The past three years have been interesting for the ports industry, to say the least. Thrust on to the front pages and news bulletins on a regular basis, we have welcomed, in part, the increased profile and discussion of the importance of our industry to the wider economy. Rarely have experts – and non-experts – in trade, customs and border procedures found their opinions in such demand from journalists and others. The result, for better or for worse, is that in pubs and cafes around the UK, conversations on the World Trade Organisation, the consequences of tariffs, and the rules of origin are regularly taking place.
The view of the British Ports Association has remained relatively straightforward and consistent since the referendum three years ago. We represent over 350 varying types of ports across the whole of the UK and believe that whatever long-term relationship the UK seeks with the EU, the withdrawal must be orderly, and we must seek to protect the “frictionless trade” that we have enjoyed for decades inside the EU.
Looking into our crystal ball now, it looks like the Brexit Groundhog Day of the last three years is set to continue, as negotiations on our long-term relationship with the EU have barely begun. We would like to see the UK and EU eventually agree a long-term trading arrangement that protects the UK’s free-flowing trade with the continent – at the moment you can drive a lorry load of goods from Belfast through Dublin, Holyhead, Dover, Calais and on to Berlin, Rome or Athens with minimal fuss. Introducing barriers into this process will be to the detriment of businesses and consumers alike, and our logistics sector would need time to adjust.
We are confident that this message is being heard loud and clear in Whitehall and Brussels.

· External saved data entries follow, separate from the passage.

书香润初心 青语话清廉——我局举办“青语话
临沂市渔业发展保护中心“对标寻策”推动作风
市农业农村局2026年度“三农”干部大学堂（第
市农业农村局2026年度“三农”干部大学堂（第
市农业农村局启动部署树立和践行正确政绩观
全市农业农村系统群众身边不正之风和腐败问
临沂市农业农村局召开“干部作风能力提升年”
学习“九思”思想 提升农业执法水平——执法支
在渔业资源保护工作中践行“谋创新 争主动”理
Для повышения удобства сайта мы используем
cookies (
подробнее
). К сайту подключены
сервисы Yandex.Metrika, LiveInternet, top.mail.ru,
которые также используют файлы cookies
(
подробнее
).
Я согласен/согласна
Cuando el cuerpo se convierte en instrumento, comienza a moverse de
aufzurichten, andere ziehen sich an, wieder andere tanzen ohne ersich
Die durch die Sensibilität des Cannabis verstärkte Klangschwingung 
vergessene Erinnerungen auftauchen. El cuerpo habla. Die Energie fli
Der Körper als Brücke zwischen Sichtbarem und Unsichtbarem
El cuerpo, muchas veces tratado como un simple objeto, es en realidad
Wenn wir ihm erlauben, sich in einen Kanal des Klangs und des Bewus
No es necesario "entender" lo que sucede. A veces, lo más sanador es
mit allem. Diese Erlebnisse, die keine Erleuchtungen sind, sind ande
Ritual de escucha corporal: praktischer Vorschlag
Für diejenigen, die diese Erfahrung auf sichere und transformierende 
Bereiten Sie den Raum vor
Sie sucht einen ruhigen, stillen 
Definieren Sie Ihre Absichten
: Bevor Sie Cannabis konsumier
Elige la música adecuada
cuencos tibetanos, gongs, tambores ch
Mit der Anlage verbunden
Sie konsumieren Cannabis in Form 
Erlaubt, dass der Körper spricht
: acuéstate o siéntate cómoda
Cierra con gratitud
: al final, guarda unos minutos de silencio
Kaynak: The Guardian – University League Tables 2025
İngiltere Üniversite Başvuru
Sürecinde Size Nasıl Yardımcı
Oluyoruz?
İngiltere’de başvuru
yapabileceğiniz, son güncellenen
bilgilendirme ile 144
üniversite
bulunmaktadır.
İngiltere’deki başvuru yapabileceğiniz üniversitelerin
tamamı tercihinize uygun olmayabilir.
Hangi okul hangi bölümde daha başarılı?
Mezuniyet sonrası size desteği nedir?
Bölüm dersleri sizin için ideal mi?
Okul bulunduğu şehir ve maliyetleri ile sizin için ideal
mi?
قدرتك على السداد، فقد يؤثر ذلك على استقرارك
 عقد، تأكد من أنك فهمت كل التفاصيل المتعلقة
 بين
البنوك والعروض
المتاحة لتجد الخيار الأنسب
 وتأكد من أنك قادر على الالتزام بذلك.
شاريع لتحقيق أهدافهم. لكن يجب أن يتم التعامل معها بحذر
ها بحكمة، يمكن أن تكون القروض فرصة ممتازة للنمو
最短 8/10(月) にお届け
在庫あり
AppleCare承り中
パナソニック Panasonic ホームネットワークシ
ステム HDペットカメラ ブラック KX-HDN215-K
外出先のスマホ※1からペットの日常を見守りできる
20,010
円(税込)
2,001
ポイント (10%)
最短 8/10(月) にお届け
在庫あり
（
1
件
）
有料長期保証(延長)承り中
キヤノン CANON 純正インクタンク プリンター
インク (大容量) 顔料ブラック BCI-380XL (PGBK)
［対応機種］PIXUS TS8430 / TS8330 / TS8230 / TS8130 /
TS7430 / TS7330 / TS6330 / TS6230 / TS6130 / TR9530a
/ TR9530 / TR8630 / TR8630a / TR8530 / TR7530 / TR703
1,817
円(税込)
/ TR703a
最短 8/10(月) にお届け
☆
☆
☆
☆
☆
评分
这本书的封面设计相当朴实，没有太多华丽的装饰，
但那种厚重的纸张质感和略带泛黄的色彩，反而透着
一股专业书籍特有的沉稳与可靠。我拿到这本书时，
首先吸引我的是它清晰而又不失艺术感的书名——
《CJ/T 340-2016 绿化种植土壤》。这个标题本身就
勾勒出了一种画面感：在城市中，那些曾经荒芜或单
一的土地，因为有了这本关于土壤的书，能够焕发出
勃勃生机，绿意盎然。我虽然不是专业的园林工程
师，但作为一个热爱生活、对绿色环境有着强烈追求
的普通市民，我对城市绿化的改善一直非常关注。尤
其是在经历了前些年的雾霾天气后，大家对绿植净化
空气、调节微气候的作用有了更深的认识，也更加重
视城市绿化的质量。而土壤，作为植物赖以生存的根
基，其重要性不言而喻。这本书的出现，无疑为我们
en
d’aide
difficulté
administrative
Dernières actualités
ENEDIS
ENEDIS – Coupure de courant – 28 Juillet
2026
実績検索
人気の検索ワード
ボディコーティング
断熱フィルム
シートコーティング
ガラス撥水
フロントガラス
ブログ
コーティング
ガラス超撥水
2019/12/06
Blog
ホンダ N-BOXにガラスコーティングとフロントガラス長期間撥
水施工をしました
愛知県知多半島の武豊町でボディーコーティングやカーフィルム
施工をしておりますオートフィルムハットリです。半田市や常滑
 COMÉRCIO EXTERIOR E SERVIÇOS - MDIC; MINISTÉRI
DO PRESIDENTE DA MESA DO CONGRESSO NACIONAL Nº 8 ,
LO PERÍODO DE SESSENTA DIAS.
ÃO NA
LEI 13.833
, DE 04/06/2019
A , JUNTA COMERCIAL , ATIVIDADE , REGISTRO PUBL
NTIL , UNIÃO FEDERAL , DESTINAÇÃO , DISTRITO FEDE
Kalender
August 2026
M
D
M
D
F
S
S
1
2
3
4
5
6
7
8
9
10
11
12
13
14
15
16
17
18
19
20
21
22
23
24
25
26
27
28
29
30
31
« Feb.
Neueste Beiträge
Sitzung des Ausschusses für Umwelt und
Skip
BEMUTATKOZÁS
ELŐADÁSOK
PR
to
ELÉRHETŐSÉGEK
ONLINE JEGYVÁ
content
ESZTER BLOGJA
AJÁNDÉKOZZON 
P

A long-term agreement is now in the hands of political leaders and we hope that the uncertainty and games of recent months can be put behind us. We are keen to move on and see our world-class industry in the news for better reasons.
Maintaining world-class performance
As well as employing over 100,000 people in the UK, our seaports handle 95% of all UK trade. It is likely that the paper, monitor or smartphone you are reading this on was imported into the UK in a lorry, container or ship of one form or another. A quarter of our energy and half of our food is driven, lifted or pumped over a quayside before arriving in our homes and businesses. Ports are the foundation not only of the UK’s thriving Blue Economy – supporting leisure marine activities to offshore renewables – but for the wider economy, welcoming the thousands of cargo ships that keep the economy moving. Whilst Brexit is a priority for us, we have not lost sight of the wider issues. As long as the people in the UK and beyond continue to buy food, clothes and cars, ports will continue to handle the movement of goods (and people). But whilst this is an ancient business, it takes constant renewal.
For decades our ports have invested billions of commercial capital into infrastructure and innovation to ensure that our harbours are run in an increasingly efficient manner, helping keep prices in the shops lower for everyone. The result is world-class ports that outperform the OECD average in terms of infrastructure quality and efficiency. This is not a surprise to many, given our proud maritime heritage. With one of the longest coastlines in the world – longer than India’s – but a relatively small landmass, the UK is well placed to build on this position and become a maritime industrial powerhouse.
The ports industry therefore was pleased to welcome the UK Government’s recent Maritime 2050 strategy, an ambitious and wide-ranging plan for the wider sector over the next thirty years. It will set out a series of roadmaps for how ministers can support the next generation of investment and innovation across the industry.
The ports industry is putting forward its own proposals this year alongside this strategy for what we see as an opportunity for the government to make a step change in the way its policies support the sector.
We are pleased that “free ports” are being discussed at the highest levels of government as a way of boosting economic activity in and around ports. These are free-trade zones around ports: essentially secure areas that sit outside the UK’s customs territory. The idea is often aimed at ports that handle raw materials or oil that can be processed, and value added before being reexported, or imported. It could be a significant boost for manufacturing and coastal areas that have suffered economically in the post-war era.
We have been exploring this idea and would like to see them expanded to incorporate wider ideas around improving marine development in ports. Despite covering less than 1% of the UK’s coastline, 80% of harbour areas are covered by strict environmental conservation areas that make development difficult and expensive. Ports are industrial areas that are critical to the economy and food and energy security of the UK.
Many of the UK’s environmental rules are currently set by the EU, but few European countries comply with the same level of vigour as the UK, and few would consider placing environmental designations over existing major port developments. Out of the uncertainty of the last few years, we now see a huge opportunity to recast policies to support our burgeoning Blue Economy in a way that is both environmentally and economically sustainable. This is not an easy challenge but one we must grasp if we are to realise the ambitions contained in Maritime 2050 and harboured by the entire maritime sector.